# Activity
Print every line of the listing below word for word, omitting the pictures.

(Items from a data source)
···
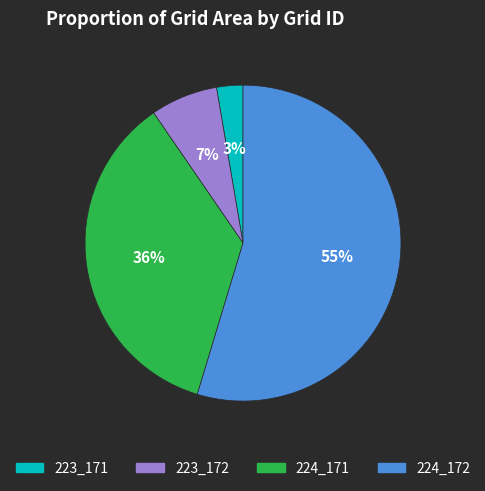

What percentage is the 223_172 slice, to the nearest percent?

7%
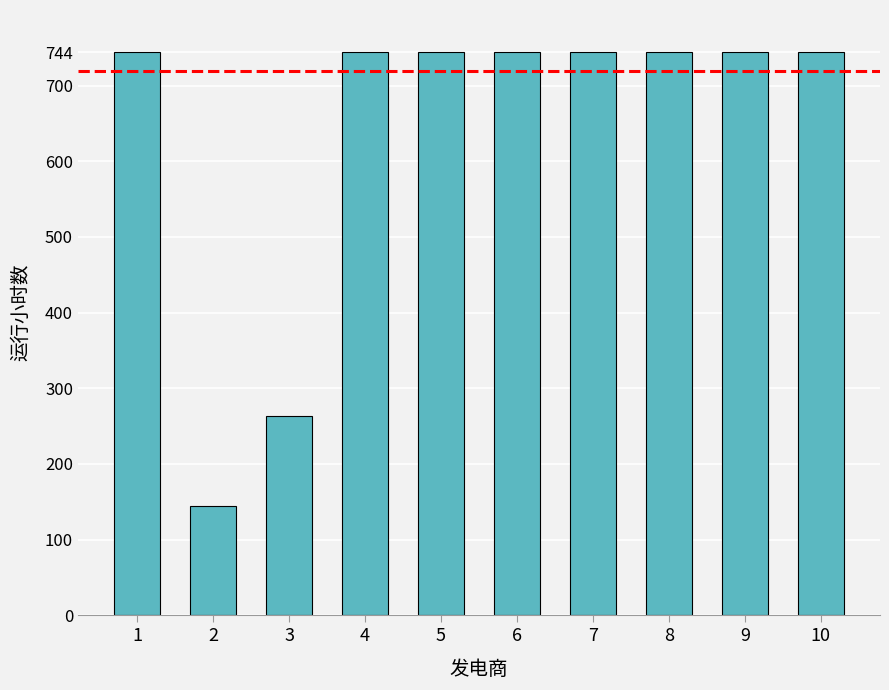

The value at 3 is 264. True or false?

True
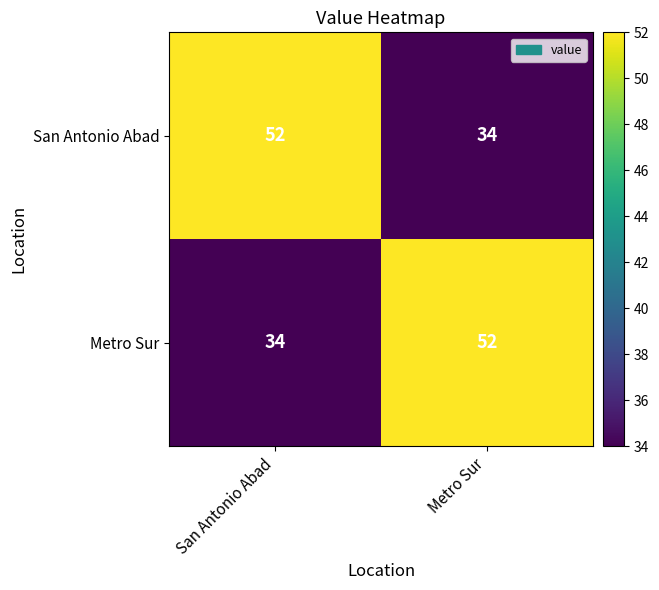

What is the maximum value shown in the chart?

52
···
# Task response
What percentage is the 223_172 slice, to the nearest percent?

7%

The value at 3 is 264. True or false?

True

What is the maximum value shown in the chart?

52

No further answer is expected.